Aus einer Sammlung entnommene Daten
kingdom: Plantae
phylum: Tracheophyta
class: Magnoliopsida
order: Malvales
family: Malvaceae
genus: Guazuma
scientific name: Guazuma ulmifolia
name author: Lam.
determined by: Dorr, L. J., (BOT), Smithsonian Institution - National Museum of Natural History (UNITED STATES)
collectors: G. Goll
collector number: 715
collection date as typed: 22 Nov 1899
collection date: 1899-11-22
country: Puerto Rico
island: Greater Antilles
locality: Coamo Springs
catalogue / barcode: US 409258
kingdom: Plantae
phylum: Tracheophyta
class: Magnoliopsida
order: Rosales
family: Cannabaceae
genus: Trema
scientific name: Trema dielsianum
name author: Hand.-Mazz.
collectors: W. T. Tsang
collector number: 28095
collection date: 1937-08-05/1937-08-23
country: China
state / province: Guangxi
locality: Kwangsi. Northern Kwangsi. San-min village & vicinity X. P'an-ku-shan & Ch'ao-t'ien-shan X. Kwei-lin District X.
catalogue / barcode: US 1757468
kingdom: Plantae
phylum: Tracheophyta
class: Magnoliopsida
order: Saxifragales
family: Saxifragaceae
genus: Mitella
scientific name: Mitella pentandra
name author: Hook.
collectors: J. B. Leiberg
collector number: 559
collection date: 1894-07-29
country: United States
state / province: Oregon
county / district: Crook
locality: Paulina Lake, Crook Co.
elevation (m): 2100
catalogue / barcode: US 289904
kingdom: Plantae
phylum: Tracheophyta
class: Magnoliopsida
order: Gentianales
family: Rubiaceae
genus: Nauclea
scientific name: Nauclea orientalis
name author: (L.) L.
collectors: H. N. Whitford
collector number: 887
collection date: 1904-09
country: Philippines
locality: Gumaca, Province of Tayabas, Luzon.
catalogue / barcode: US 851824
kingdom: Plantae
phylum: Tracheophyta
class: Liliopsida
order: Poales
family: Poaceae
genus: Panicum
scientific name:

● **VORGABEN UND ANFORDERUNGEN**: Tausche in allen Einträgen "collectors" gegen "collected by" aus und gib die Zeilen sonst unverändert wieder.

● **LÖSUNG DER AUFGABE**:
kingdom: Plantae
phylum: Tracheophyta
class: Magnoliopsida
order: Malvales
family: Malvaceae
genus: Guazuma
scientific name: Guazuma ulmifolia
name author: Lam.
determined by: Dorr, L. J., (BOT), Smithsonian Institution - National Museum of Natural History (UNITED STATES)
collected by: G. Goll
collector number: 715
collection date as typed: 22 Nov 1899
collection date: 1899-11-22
country: Puerto Rico
island: Greater Antilles
locality: Coamo Springs
catalogue / barcode: US 409258
kingdom: Plantae
phylum: Tracheophyta
class: Magnoliopsida
order: Rosales
family: Cannabaceae
genus: Trema
scientific name: Trema dielsianum
name author: Hand.-Mazz.
collected by: W. T. Tsang
collector number: 28095
collection date: 1937-08-05/1937-08-23
country: China
state / province: Guangxi
locality: Kwangsi. Northern Kwangsi. San-min village & vicinity X. P'an-ku-shan & Ch'ao-t'ien-shan X. Kwei-lin District X.
catalogue / barcode: US 1757468
kingdom: Plantae
phylum: Tracheophyta
class: Magnoliopsida
order: Saxifragales
family: Saxifragaceae
genus: Mitella
scientific name: Mitella pentandra
name author: Hook.
collected by: J. B. Leiberg
collector number: 559
collection date: 1894-07-29
country: United States
state / province: Oregon
county / district: Crook
locality: Paulina Lake, Crook Co.
elevation (m): 2100
catalogue / barcode: US 289904
kingdom: Plantae
phylum: Tracheophyta
class: Magnoliopsida
order: Gentianales
family: Rubiaceae
genus: Nauclea
scientific name: Nauclea orientalis
name author: (L.) L.
collected by: H. N. Whitford
collector number: 887
collection date: 1904-09
country: Philippines
locality: Gumaca, Province of Tayabas, Luzon.
catalogue / barcode: US 851824
kingdom: Plantae
phylum: Tracheophyta
class: Liliopsida
order: Poales
family: Poaceae
genus: Panicum
scientific name:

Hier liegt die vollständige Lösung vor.